Color blindness is the inability to see color. It is not some form of blindness, but when you are color blind, it is difficult for you to distinguish between certain colors, like red and green or blue and yellow. The inability to see red-green is the most common form of color blindness. Less common seems to be the inability to see blue-yellow. Contrary to popular belief, it is very rare for a color blind person to only see shades of gray.


Is color blindness inherited?

Color blindness may be inherited or caused by disorders of the optic nerve or the retina.

Acquired color blindness affects only the eye that presents a problem and may worsen with time. Patients with color blindness that is caused by other disorders usually have difficulty distinguishing blue and yellow colors.

Inherited color blindness is much more frequent. It affects both eyes and does not worsen with time. This type of color blindness is found in 8% of all males and 0.4% of all females. Color blindness is connected to the X chromosome and in almost all cases it is carried from mother to son.

Color blindness may be partial and only affect some colors or total and affect all colors. Total color blindness is very rare. The patients with total color blindness usually present other ophthalmological problems.

What causes color blindness?

Our eyes are capable of distinguishing colors, as well as brightness, because at the posterior segment there are cells known as cones and rods. Cones recognize color and rods brightness. Cones are gathered in the central area of the retina and contain three light-sensitive pigments: red, green and blue. Those with color blindness have partial or total lack of one or more of the above pigments. Depending on the number of cones in each patient with color blindness, the degree of color blindness varies. A person that is red and green color blind does not have enough red and green cones. This, of course, does not mean that the patient sees everything in black and white, but that he confuses red with green or brown, as well as blue with purple. Color confusion in the color blind patient depends on lighting conditions. For example, the person that can't distinguish green might, under intense sunlight, distinguish a strong green as green. On the other hand, under low artificial light he may confuse the green color with brown or even red.

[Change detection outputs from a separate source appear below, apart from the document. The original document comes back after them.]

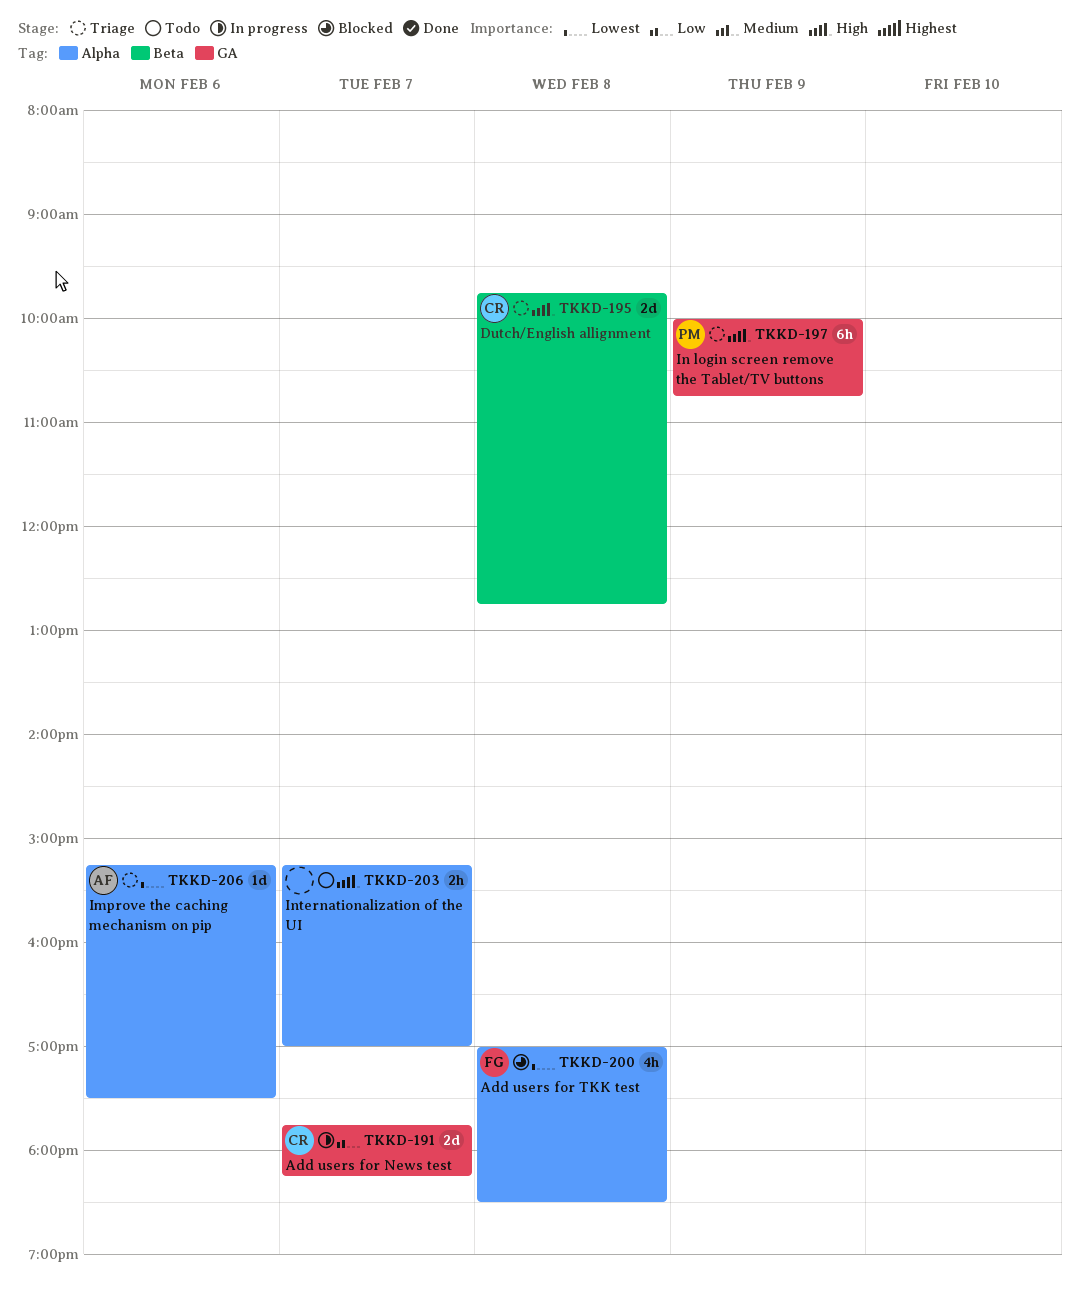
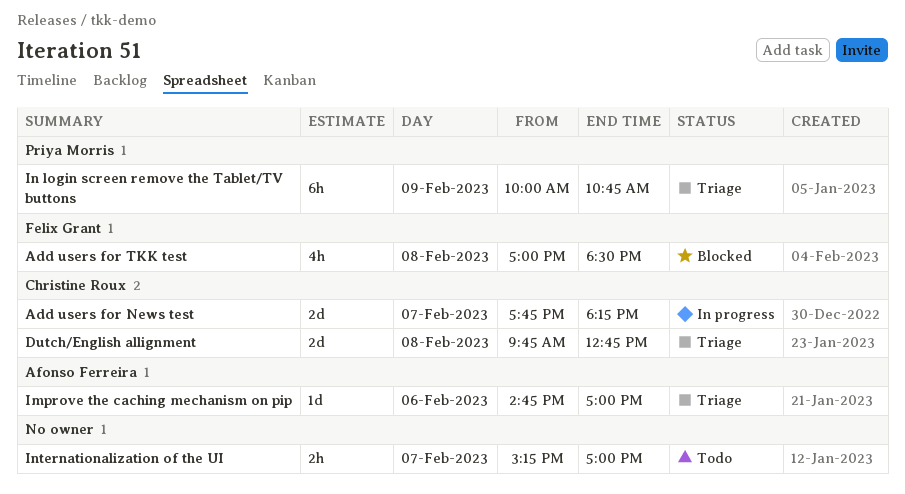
Improve the caching mechanism on pip, begins: 15:15 -> 14:45
Improve the caching mechanism on pip, ends: 17:30 -> 17:00

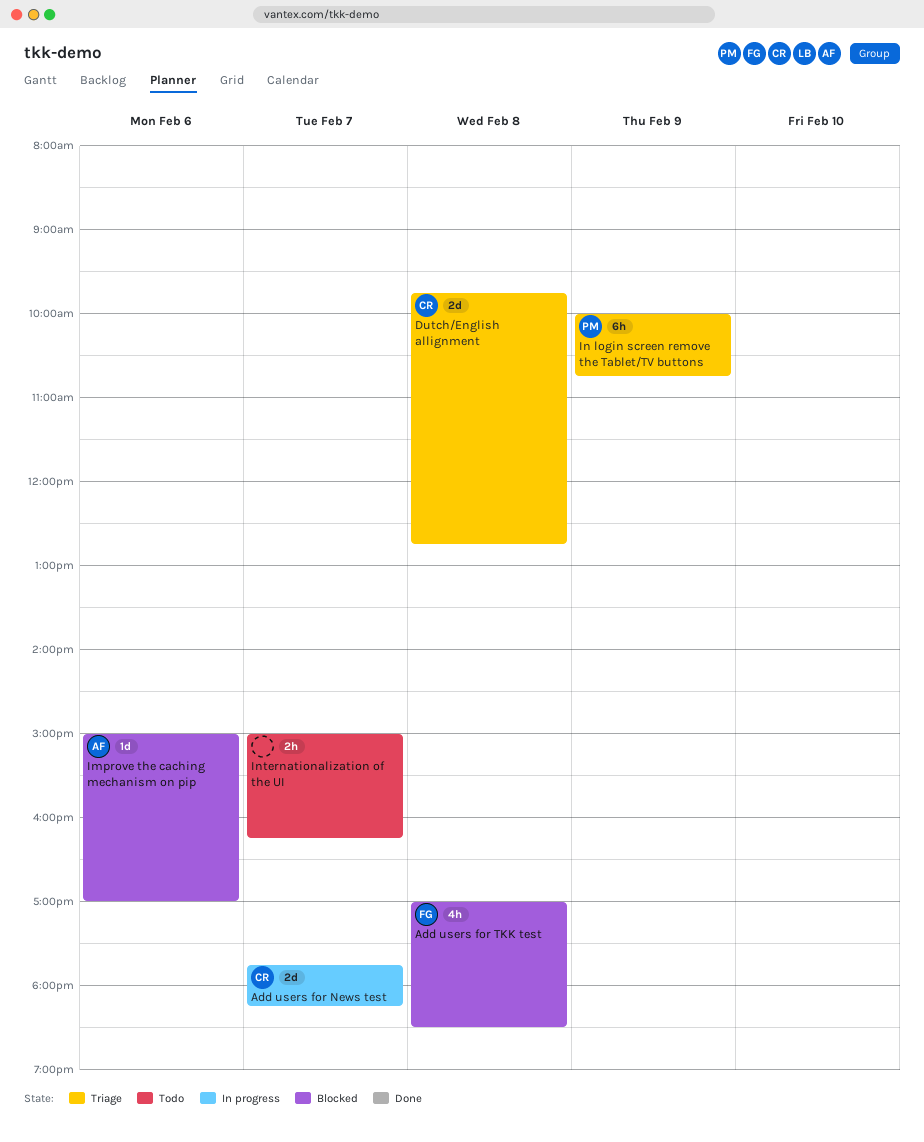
Improve the caching mechanism on pip, status: Triage -> Blocked
Improve the caching mechanism on pip, begins: 14:45 -> 15:00
Internationalization of the UI, begins: 15:15 -> 15:00
Internationalization of the UI, ends: 17:00 -> 16:15

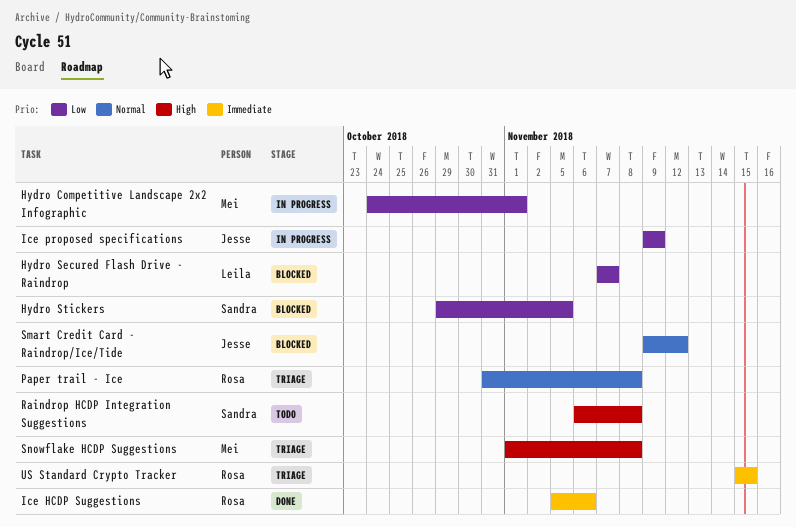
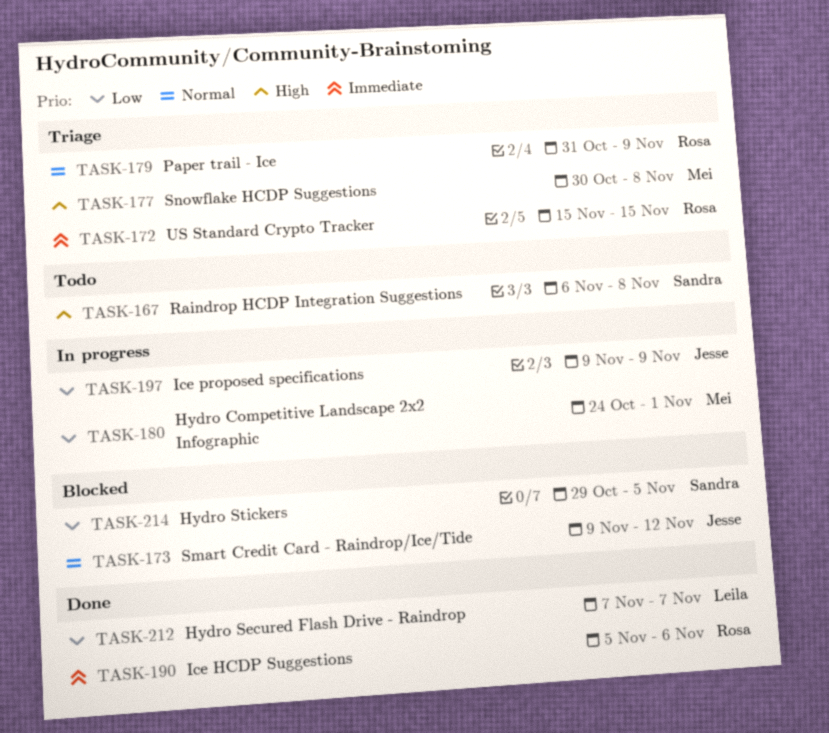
Hydro Secured Flash Drive - Raindrop, status: Blocked -> Done
Paper trail - Ice, due: Nov 8 -> Nov 9
Snowflake HCDP Suggestions, start: Nov 1 -> Oct 30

Patients with normal color perception are called trichromats..

Patients with partial color blindness and lack of one pigment are called anomalous trichromats (this is the most frequent type of color blindness). A color blind patient of this type has total lack of one cone pigment.
What are the symptoms of color blindness?
The symptoms of color blindness depend on various factors, for example if the problem is inherited or acquired, partial or total.

Difficulty in recognizing red and green (most common conditions)
Difficulty in recognizing blue and yellow (less common conditions)

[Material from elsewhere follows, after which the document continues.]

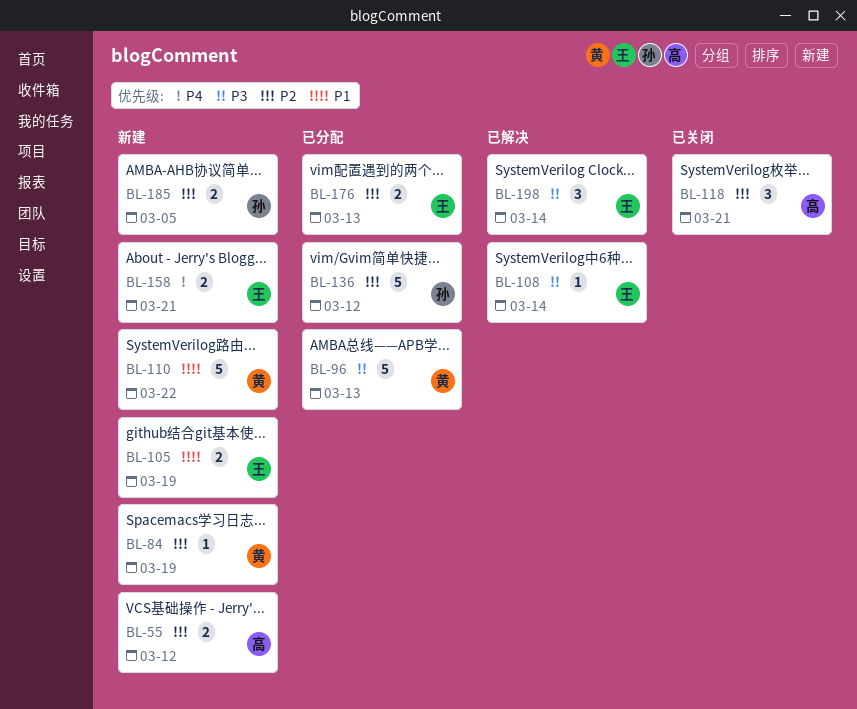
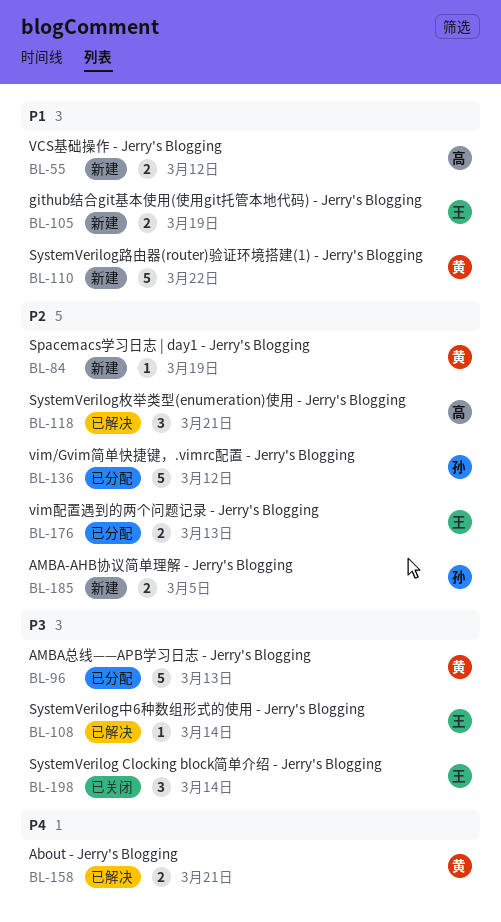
BL-55, priority: P2 -> P1
BL-118, status: 已关闭 -> 已解决
BL-158, status: 新建 -> 已解决
BL-158, owner: 王 -> 黄
BL-198, status: 已解决 -> 已关闭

The symptoms for more serious inherited problems of color blindness and some types of acquired color blindness may be:

Objects appear in various shades of grey (this appears in total color blindness and is very rare)
Decreased vision

Can color blindness be diagnosed?

Color blindness can be detected with special chromatic tables called Ishihara Test (Image 1). In every table there is a number formed by colored dots. The patient must recognize the number on the table in his hands under well-lit conditions. As soon as color blindness is diagnosed, a more thorough examination of the condition is in order.





Can color blindness be cured?

Color blindness cannot be cured. Nonetheless, its diagnosis from an early age is very important since during the school years a large portion of instructive material is based on color perception. Knowing the problem makes it easier for the child to face any learning difficulties based on color perception. So, if your child is color blind, you should notify his teacher, so that the lessons can be organized in such a way that will help with these learning difficulties.

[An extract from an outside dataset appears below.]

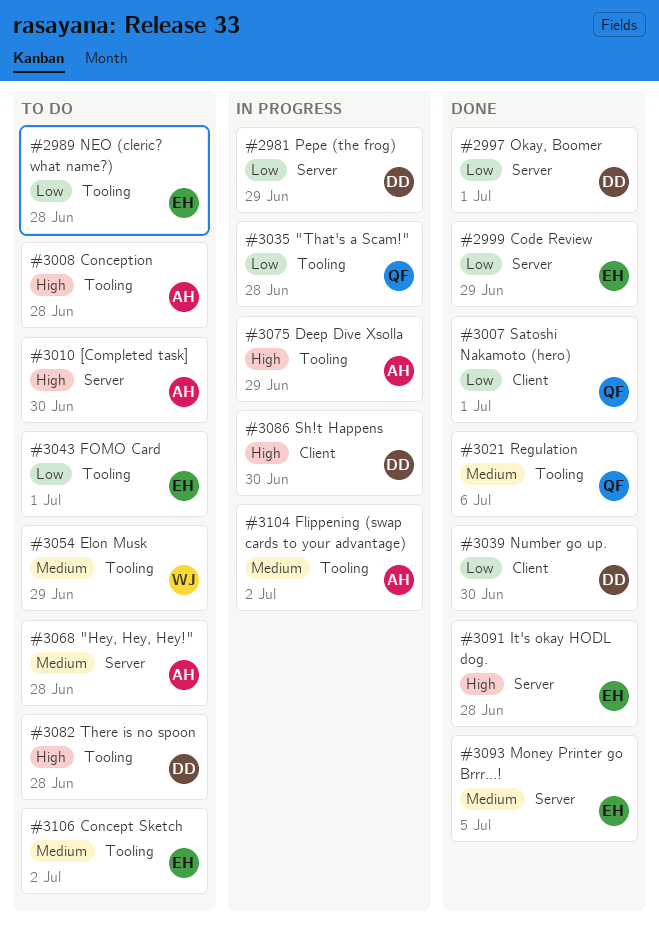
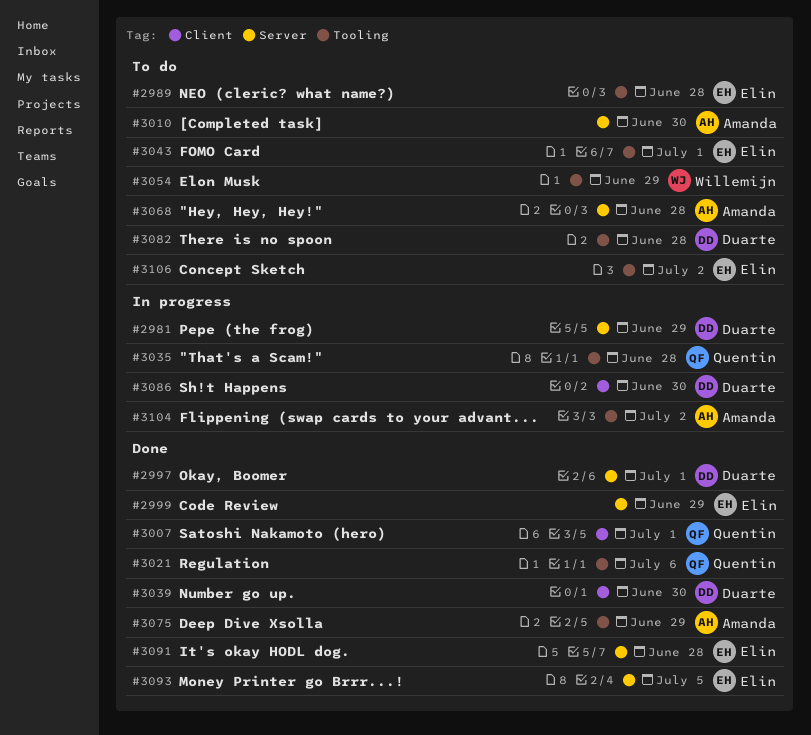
#3008: present -> none
#3075, status: In progress -> Done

The person that suffers from this eye condition should not be working with machinery or buttons with red or green colors and will have to find different ways to tell the colors of pills, objects, etc. It is important to point out that there are ways to help someone overcome this difficulty to distinguish colors. For example, someone with color blindness might tell his clothes apart in the closet by tagging them or placing them by color, so that it's easier for him to find them. Another example is that the red light of traffic lights is always on the top, even if we can't see its color.

Finally, we should mention that color blindness has some “advantages”. People with color blindness seek outlines to compensate for color confusion, that's why they can, for example, easily distinguish anything or anyone that is camouflaged. Furthermore, these people have sharper night vision than people with normal vision.

Remember: our ophthalmologist is the best source for responsible answers on issues related to your eyes and their health. Under no circumstances is information taken from our website intended to replace him. Seek your doctor for complete information.